(HOW TO COMPLETE THIS TASK)
Using the data below, return all lines in which "none" appears.

━━━━━━━━━━━━━━━━

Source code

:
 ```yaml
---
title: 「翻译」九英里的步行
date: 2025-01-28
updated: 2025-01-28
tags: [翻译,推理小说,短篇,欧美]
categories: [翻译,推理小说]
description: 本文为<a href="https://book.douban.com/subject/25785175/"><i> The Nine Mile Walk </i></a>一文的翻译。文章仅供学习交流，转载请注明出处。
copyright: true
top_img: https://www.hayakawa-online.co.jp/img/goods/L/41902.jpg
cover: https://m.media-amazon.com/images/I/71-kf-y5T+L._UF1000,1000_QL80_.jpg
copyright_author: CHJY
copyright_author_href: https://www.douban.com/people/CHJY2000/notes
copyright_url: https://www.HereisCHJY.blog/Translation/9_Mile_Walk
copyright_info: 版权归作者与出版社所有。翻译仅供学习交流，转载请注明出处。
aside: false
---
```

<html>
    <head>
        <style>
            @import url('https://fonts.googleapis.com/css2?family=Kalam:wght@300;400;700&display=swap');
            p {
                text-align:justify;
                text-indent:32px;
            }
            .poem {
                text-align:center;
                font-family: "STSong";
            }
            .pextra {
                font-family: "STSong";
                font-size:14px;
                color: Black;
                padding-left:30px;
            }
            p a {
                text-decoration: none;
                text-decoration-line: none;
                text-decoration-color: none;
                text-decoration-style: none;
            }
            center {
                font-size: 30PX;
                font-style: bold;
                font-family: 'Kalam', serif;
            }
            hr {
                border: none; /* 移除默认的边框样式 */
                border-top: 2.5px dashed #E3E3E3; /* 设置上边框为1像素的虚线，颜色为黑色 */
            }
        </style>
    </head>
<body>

━━━━━━━━━━━━━━━━

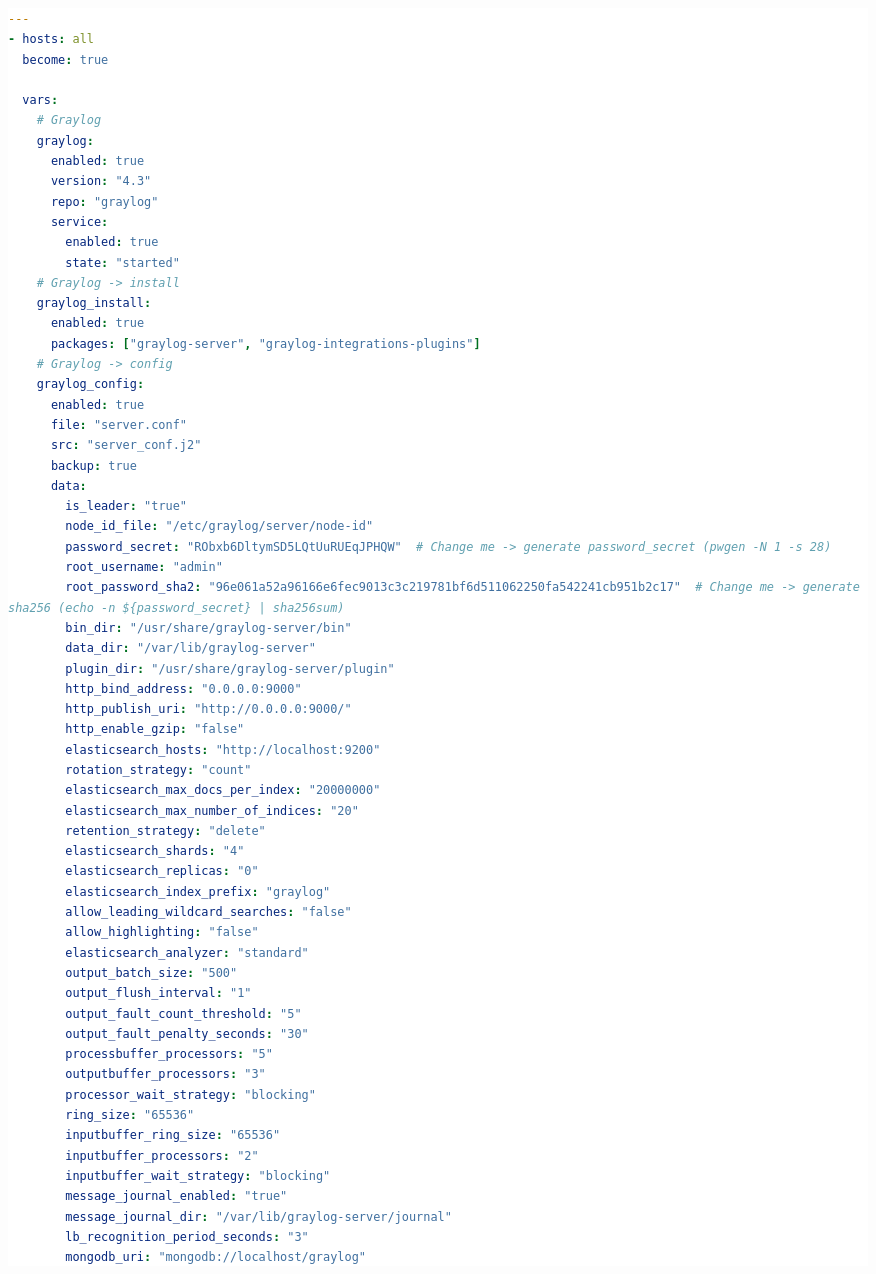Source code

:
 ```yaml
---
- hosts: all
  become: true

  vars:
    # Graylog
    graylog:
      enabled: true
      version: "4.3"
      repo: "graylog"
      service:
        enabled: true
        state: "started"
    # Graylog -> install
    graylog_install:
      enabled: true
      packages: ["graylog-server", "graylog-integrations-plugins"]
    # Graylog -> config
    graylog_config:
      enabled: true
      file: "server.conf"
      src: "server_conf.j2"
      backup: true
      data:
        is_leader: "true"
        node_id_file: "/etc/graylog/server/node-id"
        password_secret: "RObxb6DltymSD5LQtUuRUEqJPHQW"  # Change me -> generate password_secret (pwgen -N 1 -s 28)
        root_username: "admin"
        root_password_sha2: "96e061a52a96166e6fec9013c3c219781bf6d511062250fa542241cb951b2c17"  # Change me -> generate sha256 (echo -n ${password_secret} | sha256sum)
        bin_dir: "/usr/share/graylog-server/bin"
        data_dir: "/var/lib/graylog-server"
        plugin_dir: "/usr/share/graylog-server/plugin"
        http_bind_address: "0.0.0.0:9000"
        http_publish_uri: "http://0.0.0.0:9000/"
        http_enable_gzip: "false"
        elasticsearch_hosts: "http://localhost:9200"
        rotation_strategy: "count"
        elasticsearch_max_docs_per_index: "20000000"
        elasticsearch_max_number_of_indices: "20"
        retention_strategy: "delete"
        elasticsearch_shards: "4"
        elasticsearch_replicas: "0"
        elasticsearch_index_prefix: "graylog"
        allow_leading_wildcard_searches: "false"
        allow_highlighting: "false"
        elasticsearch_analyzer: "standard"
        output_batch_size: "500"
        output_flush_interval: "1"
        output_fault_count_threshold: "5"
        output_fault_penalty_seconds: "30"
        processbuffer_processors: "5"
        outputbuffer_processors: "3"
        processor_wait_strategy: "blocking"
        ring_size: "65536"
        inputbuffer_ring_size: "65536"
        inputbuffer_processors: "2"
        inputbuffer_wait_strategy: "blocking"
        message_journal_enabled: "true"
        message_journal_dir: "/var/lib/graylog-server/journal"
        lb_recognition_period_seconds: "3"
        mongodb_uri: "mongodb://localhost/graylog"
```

━━━━━━━━━━━━━━━━

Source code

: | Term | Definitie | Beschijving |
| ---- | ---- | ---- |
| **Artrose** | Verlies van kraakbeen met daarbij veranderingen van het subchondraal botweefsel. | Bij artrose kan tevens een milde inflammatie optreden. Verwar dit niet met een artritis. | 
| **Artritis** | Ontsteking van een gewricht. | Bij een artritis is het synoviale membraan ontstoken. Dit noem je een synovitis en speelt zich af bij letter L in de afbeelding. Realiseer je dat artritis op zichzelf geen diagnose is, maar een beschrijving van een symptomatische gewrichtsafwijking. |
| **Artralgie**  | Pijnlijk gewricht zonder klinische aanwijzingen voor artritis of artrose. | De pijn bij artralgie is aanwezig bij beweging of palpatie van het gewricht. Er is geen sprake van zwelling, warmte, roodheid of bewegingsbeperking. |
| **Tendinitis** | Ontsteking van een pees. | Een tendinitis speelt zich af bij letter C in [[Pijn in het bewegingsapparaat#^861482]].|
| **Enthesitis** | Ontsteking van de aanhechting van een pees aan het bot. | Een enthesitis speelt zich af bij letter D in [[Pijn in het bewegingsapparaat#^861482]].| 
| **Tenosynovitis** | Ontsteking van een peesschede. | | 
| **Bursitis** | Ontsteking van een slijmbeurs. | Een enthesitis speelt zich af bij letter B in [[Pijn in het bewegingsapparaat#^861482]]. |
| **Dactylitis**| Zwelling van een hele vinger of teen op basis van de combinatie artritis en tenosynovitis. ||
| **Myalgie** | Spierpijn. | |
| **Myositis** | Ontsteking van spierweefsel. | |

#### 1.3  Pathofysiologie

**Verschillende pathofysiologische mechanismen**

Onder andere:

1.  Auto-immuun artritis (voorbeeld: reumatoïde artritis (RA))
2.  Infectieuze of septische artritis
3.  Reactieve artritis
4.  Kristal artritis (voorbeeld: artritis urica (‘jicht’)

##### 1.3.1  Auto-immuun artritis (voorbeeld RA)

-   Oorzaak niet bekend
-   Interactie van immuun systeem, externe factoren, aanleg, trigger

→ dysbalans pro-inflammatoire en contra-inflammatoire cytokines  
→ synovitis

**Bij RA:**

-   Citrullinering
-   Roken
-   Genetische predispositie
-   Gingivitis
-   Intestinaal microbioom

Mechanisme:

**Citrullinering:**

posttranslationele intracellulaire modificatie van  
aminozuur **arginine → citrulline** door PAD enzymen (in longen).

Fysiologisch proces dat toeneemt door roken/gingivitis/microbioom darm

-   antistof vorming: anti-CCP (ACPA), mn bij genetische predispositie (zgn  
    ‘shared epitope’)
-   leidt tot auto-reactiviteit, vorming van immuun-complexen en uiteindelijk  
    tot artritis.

━━━━━━━━━━━━━━━━

(WRITTEN SOLUTION)
                text-decoration: none;
                text-decoration-line: none;
                text-decoration-color: none;
                text-decoration-style: none;
                border: none; /* 移除默认的边框样式 */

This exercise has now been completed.